España ha firmado acuerdos con países como Marruecos, Mauritania, Mali, Sudán, Chad, Guinea Conakri, Gambia, Costa de Marfil, Senegal, etc., en los cuales, a cambio de dinero, pactos comerciales, inversiones, etc., estos países se comprometen a controlar las rutas migratorias con destino a la Península. De esta forma, las acciones contra las personas en movimiento se inician mucho antes de la llegada a la propia frontera, generando una nueva forma de colonialismo por dicha práctica expansionista y refronterizadora, es decir, por la sustitución del límite fronterizo físico, por la extensión de la jurisdicción más allá de las fronteras de España. Además, la externalización del control migratorio no solo se realiza a través de una especie de “subcontratación” de policías y militares de otros países sino también con la presencia directa de cuerpos armados españoles en estos territorios. La justificación incorporada a dichos acuerdos está impregnada de un relato securitario donde se entremezclan referencias a la lucha contra el terrorismo y las mafias con el control de los flujos migratorios, presentado incluso a la persona migrante como una víctima de redes de tráfico.

Por si no fuera ya de por sí perversa dicha práctica, los sucesivos gobiernos españoles han ocultado estas partidas económicas como ayudas al desarrollo.
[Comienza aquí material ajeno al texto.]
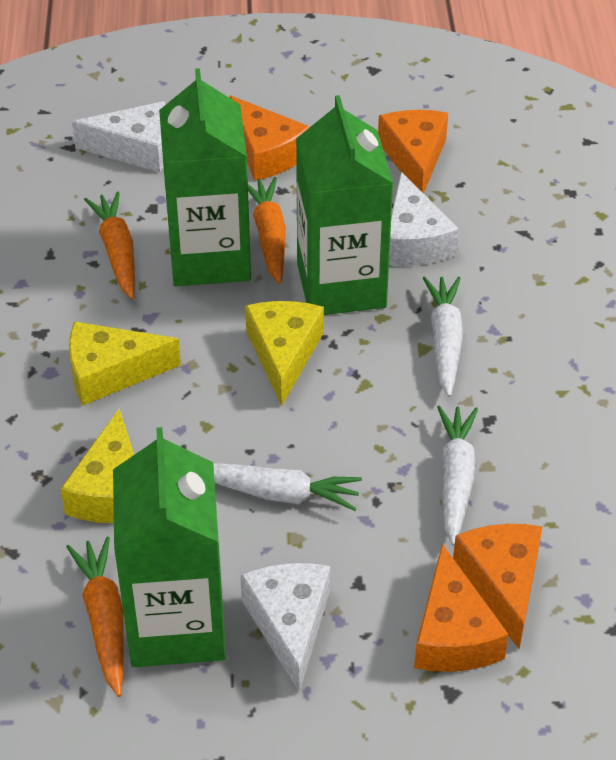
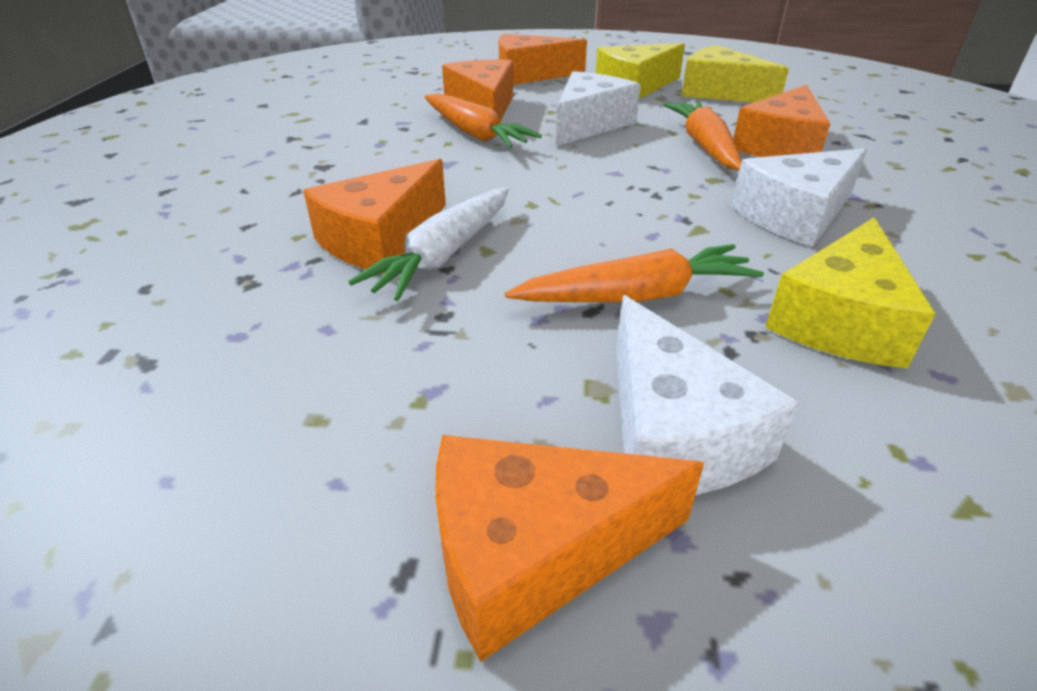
green carton: 3 -> 0
orange cheese: 4 -> 5
white carrot: 3 -> 1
Con estas asignaciones a la cooperación se han financiado equipamientos y entrenamientos a fuerzas policiales o centros de privación de libertad, como un centro de detención en Mauritania, financiado por la Agencia Española de Cooperación Internacional para el Desarrollo (AECID), que fue cerrado en 2012 por denuncias de vulneraciones de derechos humanos. Pero también, estas ayudas al desarrollo han sido utilizadas para condicionar las políticas de dichos países, como un instrumento de presión no solo para obtener el compromiso de control en la frontera sino también para que se acepten repatriaciones y readmisiones.

Todo esto forma parte de un cambio en la estrategia española donde se pretende “suavizar” el ejercicio del control migratorio, donde la fuerza policial y militar tenga menos visibilidad pública, delegando el trabajo sucio en otros gobiernos, por lo que España pretende limitarse a una acción, por un lado, diplomática y política, y, por el otro, de inteligencia, compartiendo información obtenida por sus instrumentos de vigilancia.

Para finalizar, incidir en que esta dinámica externalizadora tiene efectos directos en las personas que buscan refugio y protección. España imposibilita solicitar asilo en sus embajadas y consulados, por lo que solo es posible tramitar dichas peticiones en suelo español o en la propia frontera, pero si cada vez se establecen más trabas para alcanzar los puestos fronterizos, se está vulnerando directamente el derecho de asilo, incumpliendo también, al igual que hacen Reino Unido y Dinamarca pero a través de otros mecanismos, los acuerdos internacionales que protegen este derecho.